Önce şaşırmış gözlerle bana baktı. Ardından tekrar bütün dişlerini göstererek sırıttığında bana sıcak bir kucak armağan etti

Önce şaşırmış gözlerle bana baktı. Ardından tekrar bütün dişlerini göstererek sırıttığında bana sıcak bir kucak armağan etti. Sarılışı içtendi. Fakat daha çok izin ister gibiydi. Öyle ki bana takındığı çekingen tavır gözümden kaçmamıştı.

"O zaman iş çıkışı seni alıyorum ve gidiyoruz."

Saatimi kontrol ettiğimde, mesaimin bitmesine bir saat olduğunu farkettim. Kadirhan'ın yanından ayrıldıktan sonra odama geçtim. Masamın üzerinde gördüğüm şey ile Beynimden vurulmuşa döndüm.

 Bir papatya vardı orada. Yanında da bir not. 

  Önce, etrafıma bakındım. Ardından sakin ve emin adımlarla masama doğru ilerledim.

Papatyanın yanındaki notu elime aldığımda okumaya başladım.

NOT:

 Merhaba :) canım sana selam vermek istedi. Birde elim boş vermiyim diye bir hediyemde var. Büyük ihtimalle notu almadan önce görmüşsündür. Senin için taze topladım.

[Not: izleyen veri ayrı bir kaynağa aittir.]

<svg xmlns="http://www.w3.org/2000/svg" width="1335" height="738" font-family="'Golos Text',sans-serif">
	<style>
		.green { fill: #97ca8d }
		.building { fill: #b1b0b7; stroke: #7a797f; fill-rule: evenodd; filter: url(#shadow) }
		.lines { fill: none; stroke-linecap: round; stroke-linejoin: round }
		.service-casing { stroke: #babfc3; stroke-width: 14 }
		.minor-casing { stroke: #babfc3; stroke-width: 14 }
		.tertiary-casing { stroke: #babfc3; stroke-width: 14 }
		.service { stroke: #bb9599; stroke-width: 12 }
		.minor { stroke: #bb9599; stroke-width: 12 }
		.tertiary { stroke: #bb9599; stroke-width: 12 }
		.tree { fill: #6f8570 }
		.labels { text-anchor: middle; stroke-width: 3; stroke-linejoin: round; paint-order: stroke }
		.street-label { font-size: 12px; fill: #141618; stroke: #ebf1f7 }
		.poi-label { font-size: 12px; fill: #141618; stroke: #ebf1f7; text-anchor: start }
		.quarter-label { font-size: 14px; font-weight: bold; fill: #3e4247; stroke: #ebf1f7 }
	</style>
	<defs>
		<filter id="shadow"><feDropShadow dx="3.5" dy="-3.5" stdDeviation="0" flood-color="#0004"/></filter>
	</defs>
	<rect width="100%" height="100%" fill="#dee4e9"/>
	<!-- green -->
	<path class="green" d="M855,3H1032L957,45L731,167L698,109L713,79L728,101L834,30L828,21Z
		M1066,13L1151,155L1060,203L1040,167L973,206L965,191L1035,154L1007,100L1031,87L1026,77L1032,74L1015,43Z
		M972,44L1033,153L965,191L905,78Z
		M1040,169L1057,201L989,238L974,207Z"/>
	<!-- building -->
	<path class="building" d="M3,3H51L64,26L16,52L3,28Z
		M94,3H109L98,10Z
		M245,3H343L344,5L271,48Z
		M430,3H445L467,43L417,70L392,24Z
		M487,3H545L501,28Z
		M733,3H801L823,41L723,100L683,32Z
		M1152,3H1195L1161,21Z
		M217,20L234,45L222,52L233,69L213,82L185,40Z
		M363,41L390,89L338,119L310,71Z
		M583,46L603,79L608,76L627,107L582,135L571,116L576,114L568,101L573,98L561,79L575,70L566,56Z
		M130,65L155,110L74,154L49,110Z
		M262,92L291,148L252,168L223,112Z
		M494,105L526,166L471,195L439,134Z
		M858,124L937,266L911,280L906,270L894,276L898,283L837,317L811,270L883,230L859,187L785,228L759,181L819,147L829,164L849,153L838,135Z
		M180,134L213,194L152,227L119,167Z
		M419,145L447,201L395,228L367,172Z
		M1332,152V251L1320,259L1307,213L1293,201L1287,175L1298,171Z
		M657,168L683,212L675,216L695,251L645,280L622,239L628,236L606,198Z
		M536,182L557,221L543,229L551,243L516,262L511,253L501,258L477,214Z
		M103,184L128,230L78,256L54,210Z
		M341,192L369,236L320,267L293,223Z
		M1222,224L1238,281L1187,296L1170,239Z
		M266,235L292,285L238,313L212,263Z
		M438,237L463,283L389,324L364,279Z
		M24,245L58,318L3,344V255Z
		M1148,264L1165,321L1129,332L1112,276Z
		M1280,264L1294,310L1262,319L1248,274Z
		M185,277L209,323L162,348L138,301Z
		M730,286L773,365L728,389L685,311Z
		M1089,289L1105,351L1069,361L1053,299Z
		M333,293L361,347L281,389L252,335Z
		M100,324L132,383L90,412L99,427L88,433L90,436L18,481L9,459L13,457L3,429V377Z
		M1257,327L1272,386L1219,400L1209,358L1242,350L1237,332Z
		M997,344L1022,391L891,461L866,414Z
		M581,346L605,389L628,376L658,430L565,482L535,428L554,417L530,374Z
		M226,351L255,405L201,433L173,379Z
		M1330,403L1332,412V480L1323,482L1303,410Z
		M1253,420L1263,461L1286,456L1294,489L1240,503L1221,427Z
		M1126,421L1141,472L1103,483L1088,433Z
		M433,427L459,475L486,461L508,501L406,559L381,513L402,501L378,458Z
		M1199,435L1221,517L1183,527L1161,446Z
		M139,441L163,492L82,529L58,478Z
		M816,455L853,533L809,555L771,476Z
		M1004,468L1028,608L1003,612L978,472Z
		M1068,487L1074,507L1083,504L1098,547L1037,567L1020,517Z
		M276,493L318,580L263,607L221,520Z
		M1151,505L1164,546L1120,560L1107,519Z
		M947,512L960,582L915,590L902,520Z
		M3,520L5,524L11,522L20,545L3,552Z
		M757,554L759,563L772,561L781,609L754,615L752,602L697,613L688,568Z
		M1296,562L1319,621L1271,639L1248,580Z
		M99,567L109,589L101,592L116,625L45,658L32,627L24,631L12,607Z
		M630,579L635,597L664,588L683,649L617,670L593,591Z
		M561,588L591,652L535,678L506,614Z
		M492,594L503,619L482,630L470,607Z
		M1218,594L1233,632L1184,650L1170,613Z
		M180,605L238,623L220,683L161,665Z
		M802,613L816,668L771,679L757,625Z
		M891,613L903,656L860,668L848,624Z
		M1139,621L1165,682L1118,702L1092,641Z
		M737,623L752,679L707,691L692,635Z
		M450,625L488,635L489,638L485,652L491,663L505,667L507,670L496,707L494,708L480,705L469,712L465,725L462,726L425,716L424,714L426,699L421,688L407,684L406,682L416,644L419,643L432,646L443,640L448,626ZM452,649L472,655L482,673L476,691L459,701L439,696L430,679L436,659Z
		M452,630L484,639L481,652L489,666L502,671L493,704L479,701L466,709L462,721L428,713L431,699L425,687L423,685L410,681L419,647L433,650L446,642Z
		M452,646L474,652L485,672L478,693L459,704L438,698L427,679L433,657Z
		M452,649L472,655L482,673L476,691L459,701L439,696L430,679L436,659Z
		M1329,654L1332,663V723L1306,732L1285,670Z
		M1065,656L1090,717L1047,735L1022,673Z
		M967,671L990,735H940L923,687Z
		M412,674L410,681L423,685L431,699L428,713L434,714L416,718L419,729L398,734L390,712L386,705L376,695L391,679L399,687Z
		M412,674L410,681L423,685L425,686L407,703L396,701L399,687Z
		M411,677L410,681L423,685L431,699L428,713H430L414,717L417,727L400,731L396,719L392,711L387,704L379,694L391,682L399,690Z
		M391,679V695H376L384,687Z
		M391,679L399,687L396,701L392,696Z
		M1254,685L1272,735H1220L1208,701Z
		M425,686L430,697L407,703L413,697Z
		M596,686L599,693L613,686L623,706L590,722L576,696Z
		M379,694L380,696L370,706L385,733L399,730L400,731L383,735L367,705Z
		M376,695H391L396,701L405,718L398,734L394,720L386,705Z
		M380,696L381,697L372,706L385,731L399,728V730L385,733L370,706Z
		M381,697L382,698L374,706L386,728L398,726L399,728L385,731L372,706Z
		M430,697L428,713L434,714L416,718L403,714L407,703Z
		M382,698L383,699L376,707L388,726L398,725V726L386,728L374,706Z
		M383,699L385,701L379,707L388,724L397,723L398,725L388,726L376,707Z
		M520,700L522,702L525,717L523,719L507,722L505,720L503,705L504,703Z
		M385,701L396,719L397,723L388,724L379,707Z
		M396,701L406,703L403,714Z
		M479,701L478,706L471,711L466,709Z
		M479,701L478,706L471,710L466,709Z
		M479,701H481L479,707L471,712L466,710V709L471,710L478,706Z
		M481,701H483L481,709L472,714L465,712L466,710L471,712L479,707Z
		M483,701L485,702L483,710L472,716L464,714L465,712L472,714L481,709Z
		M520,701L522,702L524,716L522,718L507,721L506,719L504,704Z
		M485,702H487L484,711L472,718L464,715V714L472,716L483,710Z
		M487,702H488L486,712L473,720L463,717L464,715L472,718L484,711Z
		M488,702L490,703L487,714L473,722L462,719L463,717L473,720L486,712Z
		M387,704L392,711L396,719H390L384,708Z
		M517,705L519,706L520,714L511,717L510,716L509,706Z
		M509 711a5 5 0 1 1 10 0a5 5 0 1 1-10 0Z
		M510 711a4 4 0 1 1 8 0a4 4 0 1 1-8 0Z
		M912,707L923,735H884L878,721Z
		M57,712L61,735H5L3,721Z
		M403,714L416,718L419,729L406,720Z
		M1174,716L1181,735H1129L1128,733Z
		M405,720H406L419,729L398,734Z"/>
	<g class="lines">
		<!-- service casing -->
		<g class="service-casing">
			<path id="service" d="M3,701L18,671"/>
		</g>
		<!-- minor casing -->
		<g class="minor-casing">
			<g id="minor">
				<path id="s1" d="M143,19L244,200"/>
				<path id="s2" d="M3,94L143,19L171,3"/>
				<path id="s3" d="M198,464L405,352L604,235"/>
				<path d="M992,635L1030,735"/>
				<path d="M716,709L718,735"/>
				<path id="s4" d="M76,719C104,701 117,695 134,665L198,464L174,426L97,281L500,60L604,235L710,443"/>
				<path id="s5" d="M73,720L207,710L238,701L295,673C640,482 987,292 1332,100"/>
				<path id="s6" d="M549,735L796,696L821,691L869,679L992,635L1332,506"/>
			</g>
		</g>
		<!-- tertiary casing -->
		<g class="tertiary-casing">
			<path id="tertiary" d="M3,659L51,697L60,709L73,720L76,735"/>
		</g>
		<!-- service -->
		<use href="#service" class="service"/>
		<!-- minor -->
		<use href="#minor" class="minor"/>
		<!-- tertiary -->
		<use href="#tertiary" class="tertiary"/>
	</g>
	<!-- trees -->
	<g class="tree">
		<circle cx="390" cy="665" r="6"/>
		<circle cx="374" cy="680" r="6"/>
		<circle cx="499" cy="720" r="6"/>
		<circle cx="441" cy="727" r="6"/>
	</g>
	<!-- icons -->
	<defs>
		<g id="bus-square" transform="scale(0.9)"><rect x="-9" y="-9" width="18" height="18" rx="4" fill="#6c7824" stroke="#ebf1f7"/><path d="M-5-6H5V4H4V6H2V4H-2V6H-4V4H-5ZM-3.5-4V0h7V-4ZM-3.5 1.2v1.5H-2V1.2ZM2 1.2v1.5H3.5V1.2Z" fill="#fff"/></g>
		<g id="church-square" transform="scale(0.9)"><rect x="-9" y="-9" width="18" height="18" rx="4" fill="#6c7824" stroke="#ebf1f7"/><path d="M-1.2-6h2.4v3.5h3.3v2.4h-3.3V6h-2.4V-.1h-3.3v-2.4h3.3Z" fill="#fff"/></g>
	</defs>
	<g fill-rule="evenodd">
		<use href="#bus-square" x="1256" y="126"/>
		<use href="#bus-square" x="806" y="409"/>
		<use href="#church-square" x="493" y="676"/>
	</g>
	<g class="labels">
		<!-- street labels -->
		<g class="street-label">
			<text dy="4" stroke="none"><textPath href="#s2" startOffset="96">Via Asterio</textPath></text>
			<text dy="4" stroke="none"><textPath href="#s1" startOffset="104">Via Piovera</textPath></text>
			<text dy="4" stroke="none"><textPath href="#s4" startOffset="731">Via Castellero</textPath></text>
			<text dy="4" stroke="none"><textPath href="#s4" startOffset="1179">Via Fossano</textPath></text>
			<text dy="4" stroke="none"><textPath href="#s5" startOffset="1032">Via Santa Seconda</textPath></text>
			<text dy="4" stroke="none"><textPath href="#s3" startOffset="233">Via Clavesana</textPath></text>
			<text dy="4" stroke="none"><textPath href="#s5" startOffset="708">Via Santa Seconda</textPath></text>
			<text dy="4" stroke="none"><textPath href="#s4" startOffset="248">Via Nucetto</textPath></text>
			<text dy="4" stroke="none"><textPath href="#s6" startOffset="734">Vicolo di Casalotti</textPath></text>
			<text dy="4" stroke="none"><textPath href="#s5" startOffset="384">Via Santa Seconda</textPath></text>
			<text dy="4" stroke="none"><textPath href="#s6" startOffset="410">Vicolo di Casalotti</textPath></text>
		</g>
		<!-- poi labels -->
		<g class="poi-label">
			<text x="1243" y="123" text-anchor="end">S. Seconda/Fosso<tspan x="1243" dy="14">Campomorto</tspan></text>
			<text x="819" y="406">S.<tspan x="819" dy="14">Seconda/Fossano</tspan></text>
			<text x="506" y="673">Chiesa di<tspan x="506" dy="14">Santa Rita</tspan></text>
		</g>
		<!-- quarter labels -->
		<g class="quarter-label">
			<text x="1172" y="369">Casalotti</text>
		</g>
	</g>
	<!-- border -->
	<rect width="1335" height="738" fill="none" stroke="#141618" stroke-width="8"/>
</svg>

                              YABANCI

 Neydi bu şimdi? Bir çeşit oyun mu? Dalga mı geçiyor bunlar benimle? Notu ve papatyayı hızlı bir şekilde çekmeceye koyduktan sonra güvenlik kameralarına bakmak üzere Eda'nın yanına gittim.

Merdivenlerden aşağı inerken aklıma gelen bir çok sorudan kaçamadım. Eğer bu notu gönderen kişi papatya dövmeli katiller ise -ki ben öyle düşünüyorum-  neden benim odama giripte önlem almasın ki? Yada  benim dibine girecek kadar yakın birisi miydi? Belki de burdan birisidir. Sahte bir avukattır veya savcı. Yada hiçbiri değil belki de bir temizlikçi...

 Merdivenlerden yukarı çıktım. Dediğim gibi arkalarında hiç bir iz bırakmazlar. Şimdi gidipte kemeralara bakmak aptallık olurdu. Odamın kapısına gittiğimde yerleri silen temizlikçi ile karşılaştım. Kadın yerleri silerken,

"Pardon" dedim. "Benim odamı temizlediniz mi?" Kadın bana baktığında hafifçe gülümsedi ardından kafasını salladı.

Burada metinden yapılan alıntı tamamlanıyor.